Page images and extracted text
▼
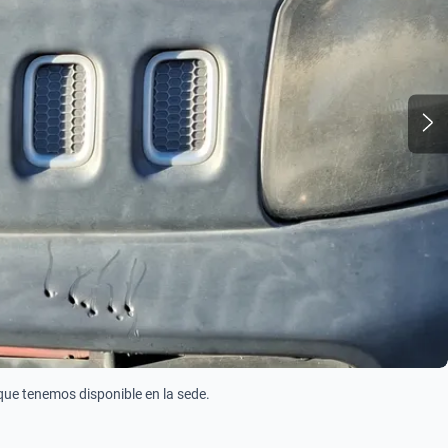
 que tenemos disponible en la sede.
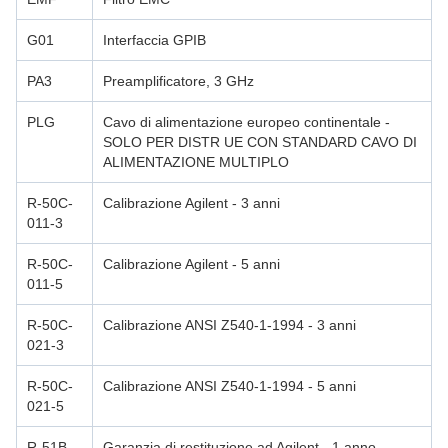
G01
Interfaccia GPIB
PA3
Preamplificatore, 3 GHz
PLG
Cavo di alimentazione europeo continentale -
SOLO PER DISTR UE CON STANDARD CAVO DI
ALIMENTAZIONE MULTIPLO
R-50C-
Calibrazione Agilent - 3 anni
011-3
R-50C-
Calibrazione Agilent - 5 anni
011-5
R-50C-
Calibrazione ANSI Z540-1-1994 - 3 anni
021-3
R-50C-
Calibrazione ANSI Z540-1-1994 - 5 anni
021-5
R-51B-
Garanzia di restituzione ad Agilent - 1 anno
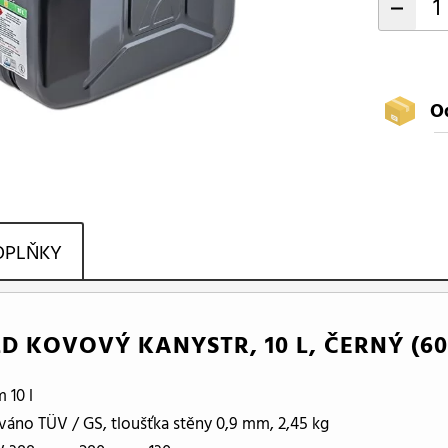
-
O
OPLŇKY
 KOVOVÝ KANYSTR, 10 L, ČERNÝ (601
 10 l
váno TÜV / GS, tloušťka stěny 0,9 mm, 2,45 kg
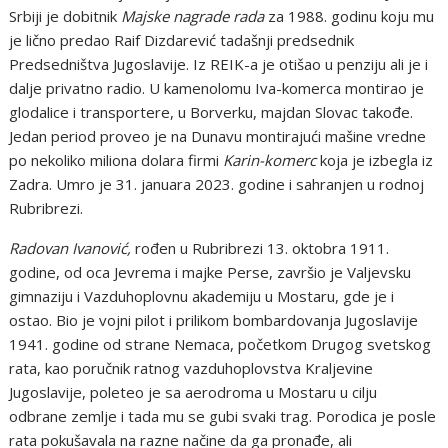
Srbiji je dobitnik
Majske nagrade rada
za 1988. godinu koju mu
je lično predao Raif Dizdarević tadašnji predsednik
Predsedništva Jugoslavije. Iz REIK-a je otišao u penziju ali je i
dalje privatno radio. U kamenolomu Iva-komerca montirao je
glodalice i transportere, u Borverku, majdan Slovac takođe.
Jedan period proveo je na Dunavu montirajući mašine vredne
po nekoliko miliona dolara firmi
Karin-komerc
koja je izbegla iz
Zadra. Umro je 31. januara 2023. godine i sahranjen u rodnoj
Rubribrezi.
Radovan Ivanović,
rođen u Rubribrezi 13. oktobra 1911.
godine, od oca Jevrema i majke Perse, završio je Valjevsku
gimnaziju i Vazduhoplovnu akademiju u Mostaru, gde je i
ostao. Bio je vojni pilot i prilikom bombardovanja Jugoslavije
1941. godine od strane Nemaca, početkom Drugog svetskog
rata, kao poručnik ratnog vazduhoplovstva Kraljevine
Jugoslavije, poleteo je sa aerodroma u Mostaru u cilju
odbrane zemlje i tada mu se gubi svaki trag. Porodica je posle
rata pokušavala na razne načine da ga pronađe, ali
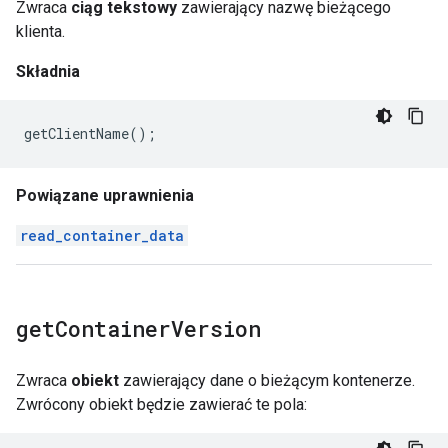
Zwraca
ciąg tekstowy
zawierający nazwę bieżącego
klienta.
Składnia
getClientName
();
Powiązane uprawnienia
read_container_data
get
Container
Version
Zwraca
obiekt
zawierający dane o bieżącym kontenerze.
Zwrócony obiekt będzie zawierać te pola:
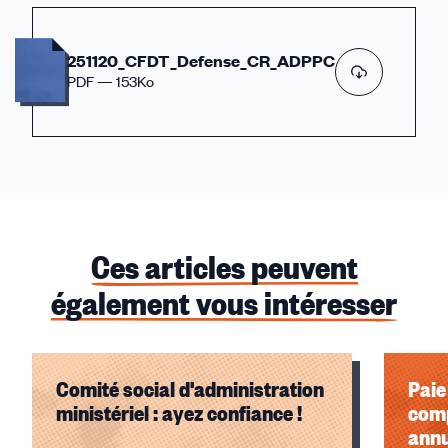
251120_CFDT_Defense_CR_ADPPC
PDF — 153Ko
Ces articles peuvent
également vous intéresser
Comité social d'administration
Paie
ministériel : ayez confiance !
comp
annu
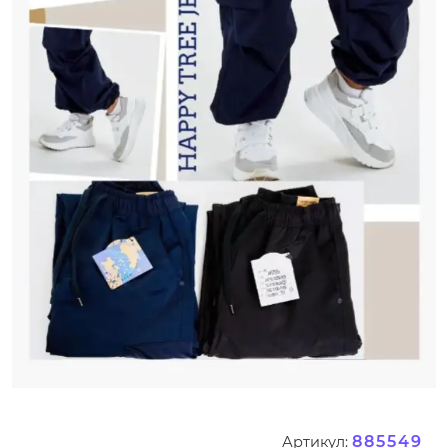
885549
Артикул:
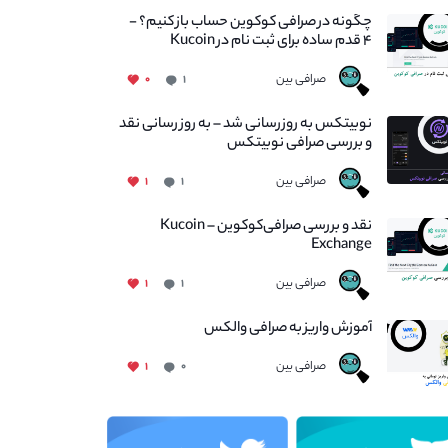
چگونه در صرافی کوکوین حساب باز کنیم؟ -
۴ قدم ساده برای ثبت نام در Kucoin
صرافی بین
۰
۱
نوبیتکس به روزرسانی شد – به روز رسانی نقد
و بررسی صرافی نوبیتکس
صرافی بین
۱
۱
نقد و بررسی صرافی‌کوکوین – Kucoin
Exchange
صرافی بین
۱
۱
آموزش واریز به صرافی والکس
صرافی بین
۱
۰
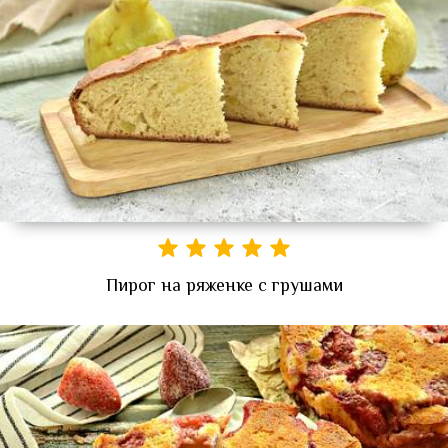
Пирог на ряженке с грушами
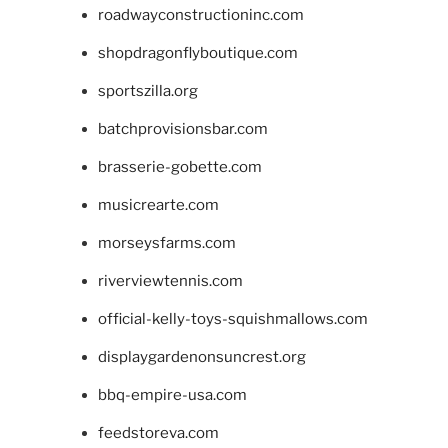
roadwayconstructioninc.com
shopdragonflyboutique.com
sportszilla.org
batchprovisionsbar.com
brasserie-gobette.com
musicrearte.com
morseysfarms.com
riverviewtennis.com
official-kelly-toys-squishmallows.com
displaygardenonsuncrest.org
bbq-empire-usa.com
feedstoreva.com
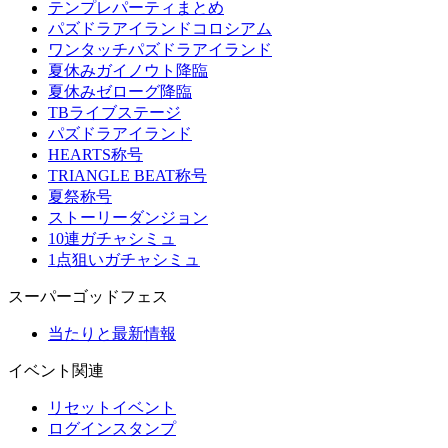
テンプレパーティまとめ
パズドラアイランドコロシアム
ワンタッチパズドラアイランド
夏休みガイノウト降臨
夏休みゼローグ降臨
TBライブステージ
パズドラアイランド
HEARTS称号
TRIANGLE BEAT称号
夏祭称号
ストーリーダンジョン
10連ガチャシミュ
1点狙いガチャシミュ
スーパーゴッドフェス
当たりと最新情報
イベント関連
リセットイベント
ログインスタンプ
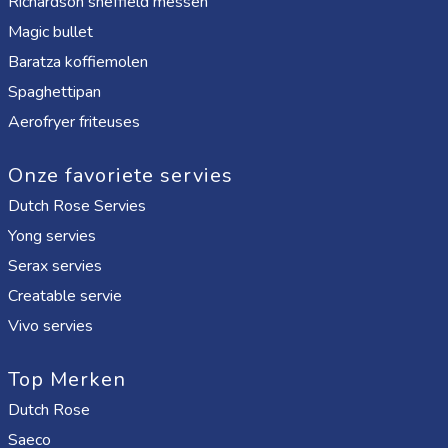
Richardson sheffield messen
Magic bullet
Baratza koffiemolen
Spaghettipan
Aerofryer friteuses
Onze favoriete servies
Dutch Rose Servies
Yong servies
Serax servies
Creatable servie
Vivo servies
Top Merken
Dutch Rose
Saeco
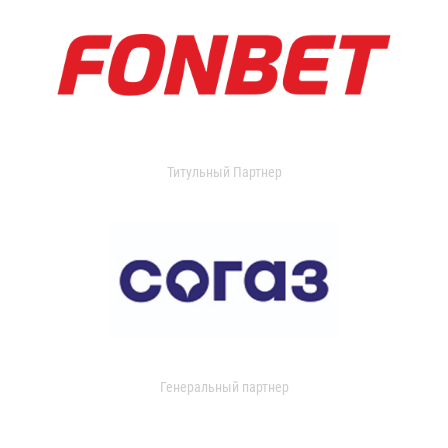
Титульный Партнер
Генеральный партнер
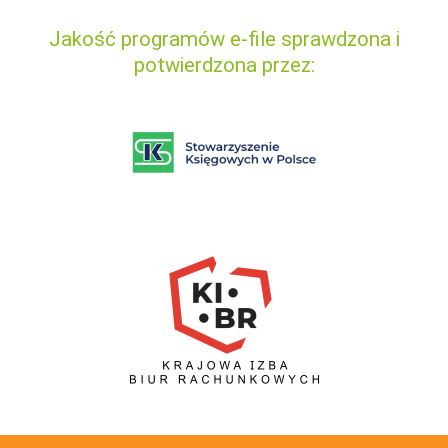
Jakość programów e-file sprawdzona i
potwierdzona przez:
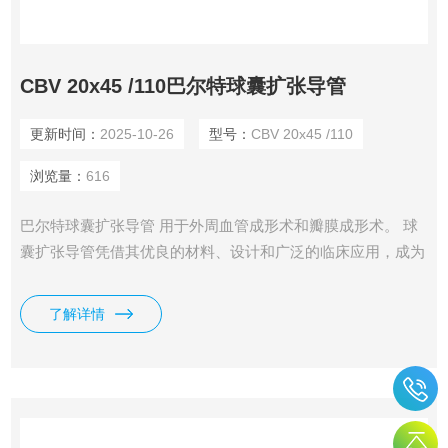
CBV 20x45 /110巴尔特球囊扩张导管
更新时间：
2025-10-26
型号：
CBV 20x45 /110
浏览量：
616
巴尔特球囊扩张导管 用于外周血管成形术和瓣膜成形术。 球
囊扩张导管凭借其优良的材料、设计和广泛的临床应用，成为
血管介入治疗中的重要工具。
了解详情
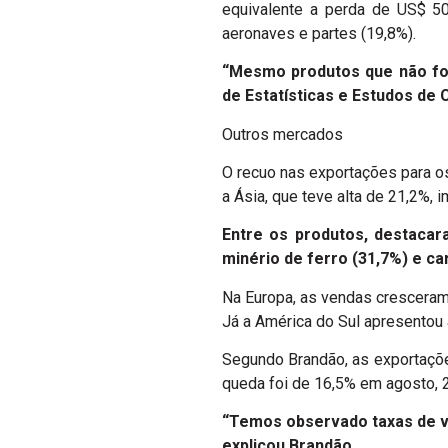
equivalente a perda de US$ 5
aeronaves e partes (19,8%).
“Mesmo produtos que não for
de Estatísticas e Estudos de 
Outros mercados
O recuo nas exportações para o
a Ásia, que teve alta de 21,2%, i
Entre os produtos, destacar
minério de ferro (31,7%) e ca
Na Europa, as vendas cresceram 
Já a América do Sul apresentou 
Segundo Brandão, as exportaçõe
queda foi de 16,5% em agosto,
“Temos observado taxas de v
explicou Brandão.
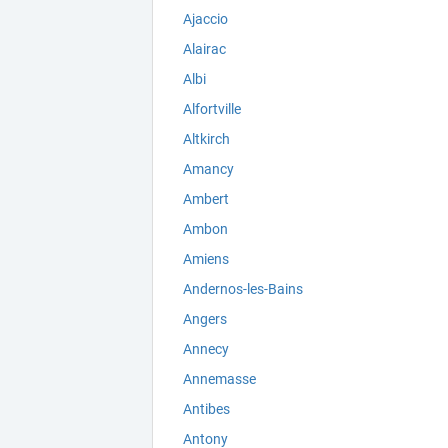
Ajaccio
Alairac
Albi
Alfortville
Altkirch
Amancy
Ambert
Ambon
Amiens
Andernos-les-Bains
Angers
Annecy
Annemasse
Antibes
Antony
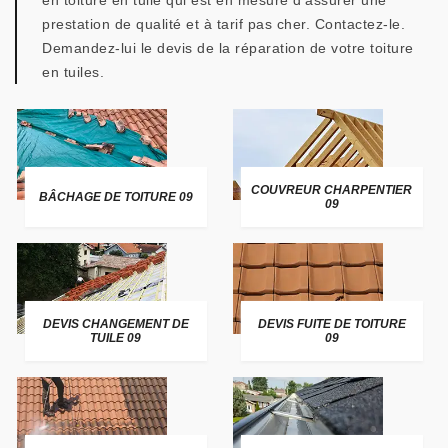
en toiture en tuile qui est en mesure d’assurer une
prestation de qualité et à tarif pas cher. Contactez-le.
Demandez-lui le devis de la réparation de votre toiture
en tuiles.
COUVREUR CHARPENTIER
BÂCHAGE DE TOITURE 09
09
DEVIS CHANGEMENT DE
DEVIS FUITE DE TOITURE
TUILE 09
09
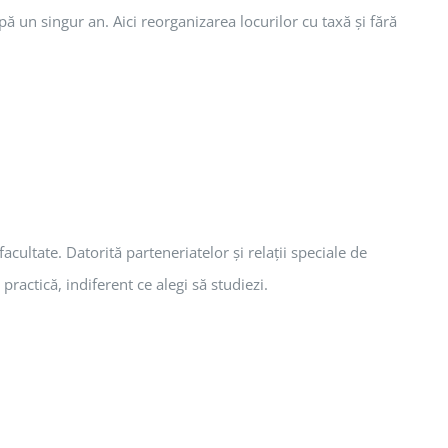
pă un singur an. Aici reorganizarea locurilor cu taxă şi fără
acultate. Datorită parteneriatelor şi relaţii speciale de
ractică, indiferent ce alegi să studiezi.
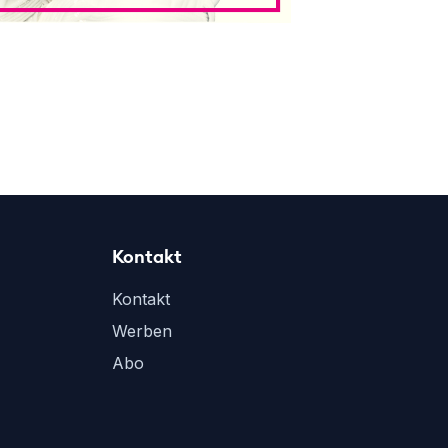
Kontakt
Kontakt
Werben
Abo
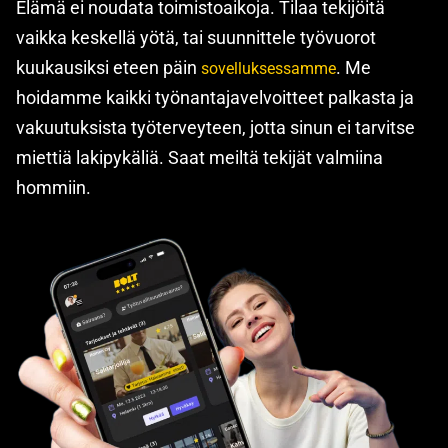
Elämä ei noudata toimistoaikoja. Tilaa tekijöitä
vaikka keskellä yötä, tai suunnittele työvuorot
kuukausiksi eteen päin
. Me
sovelluksessamme
hoidamme kaikki työnantajavelvoitteet palkasta ja
vakuutuksista työterveyteen, jotta sinun ei tarvitse
miettiä lakipykäliä. Saat meiltä tekijät valmiina
hommiin.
▲
## ACTIVITY
Starting at the line that holds "Demandez-lui le devis", print each line through the last one of the entries above, exactly and with both ends included; no pictures.

## SOLUTION TO THIS PROBLEM
Demandez-lui le devis de la réparation de votre toiture
en tuiles.
COUVREUR CHARPENTIER
BÂCHAGE DE TOITURE 09
09
DEVIS CHANGEMENT DE
DEVIS FUITE DE TOITURE
TUILE 09
09
pă un singur an. Aici reorganizarea locurilor cu taxă şi fără
acultate. Datorită parteneriatelor şi relaţii speciale de
ractică, indiferent ce alegi să studiezi.
Kontakt
Kontakt
Werben
Abo
Elämä ei noudata toimistoaikoja. Tilaa tekijöitä
vaikka keskellä yötä, tai suunnittele työvuorot
kuukausiksi eteen päin
. Me
sovelluksessamme
hoidamme kaikki työnantajavelvoitteet palkasta ja
vakuutuksista työterveyteen, jotta sinun ei tarvitse
miettiä lakipykäliä. Saat meiltä tekijät valmiina
hommiin.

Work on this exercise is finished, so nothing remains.